The goal of this paper is to take the next step with the iGAM app and use the patient dental selfies toward automatically classifying the patients’ gum health status by predicting the MGI score.
1.2. Machine Learning Background
Automated machine learning has proven to be a very effective accelerator for repetitive tasks in machine learning pipelines [
22], aiding data preprocessing, and streamlining and successfully resolving tasks like model selection, hyperparameter optimization, and feature selection and elimination [
23]. AutoML packages are enabling considerable advances in machine learning by shifting the focus of the researcher to the feature engineering aspect of the ML pipeline, rather than spending a large amount of time trying to find the best algorithm or hyperparameters for a given dataset [
24]. In particular, AutoML-H2O trains a variety of algorithms (e.g., GBMs, random forests, deep neural networks, GLMs), providing diversity of candidate models, which can then be stacked—producing more powerful final models. Despite the fact that it uses random search for hyperparameter optimization, AutoML-H2O frequently outperforms other AutoML packages [
25,
26]. All machine learning training processes and testing performed in this paper were done using the AutoML-H2O [
27]. Our goal is to develop a suite of features to be evaluated, that we tailored especially to the unique characteristics of our cropped single tooth images. Dental selfies taken by users vary widely due to differences between cameras used (variations between vendors and quality), lighting conditions, image perspective, and more. We aim to make our features robust against such variations. An advantage we can exploit is that we know there is an underlying significant degree of homogeneity of the content being depicted—teeth and gums; our overall purpose is that our suite of features should be correlative to the visual characteristics dentists use to establish the MGI score—redness, swelling, irregularity, and more.

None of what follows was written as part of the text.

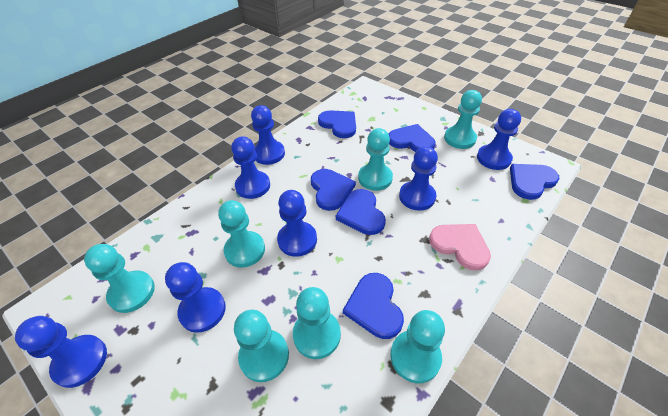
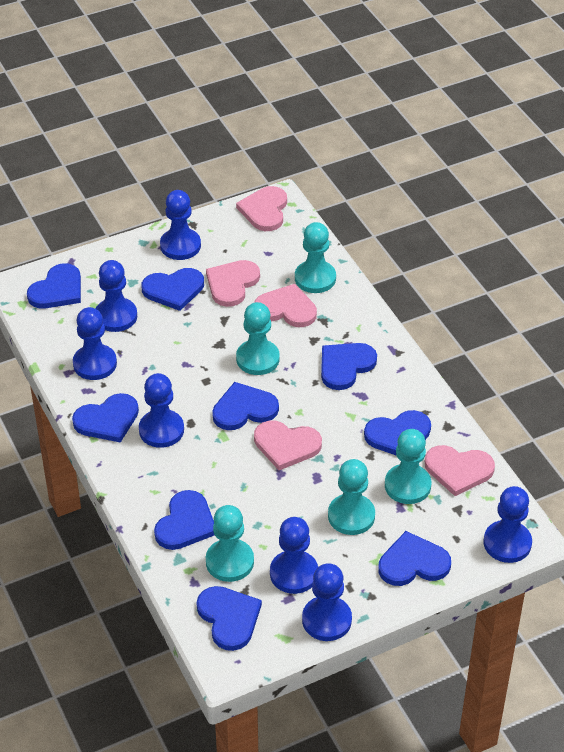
blue heart: 6 -> 9
pink heart: 1 -> 5
turquoise pawn: 7 -> 5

This paper will present a method to analyze the dental images, extract the most relevant image features from the dental selfies (that correspond to the MGI), and use machine learning algorithms to classify the state of gum health.
The innovations of our proposed method mainly include three aspects. (1) Accurate method which predicts the gum health status using noninvasive selfie image alone, (2) light method that can be implemented on mobile devices, and (3) just 35 scalar features, tailored to the unique characteristics of dental selfies and robust against wide variation between cameras used, lighting conditions, image perspective, and more.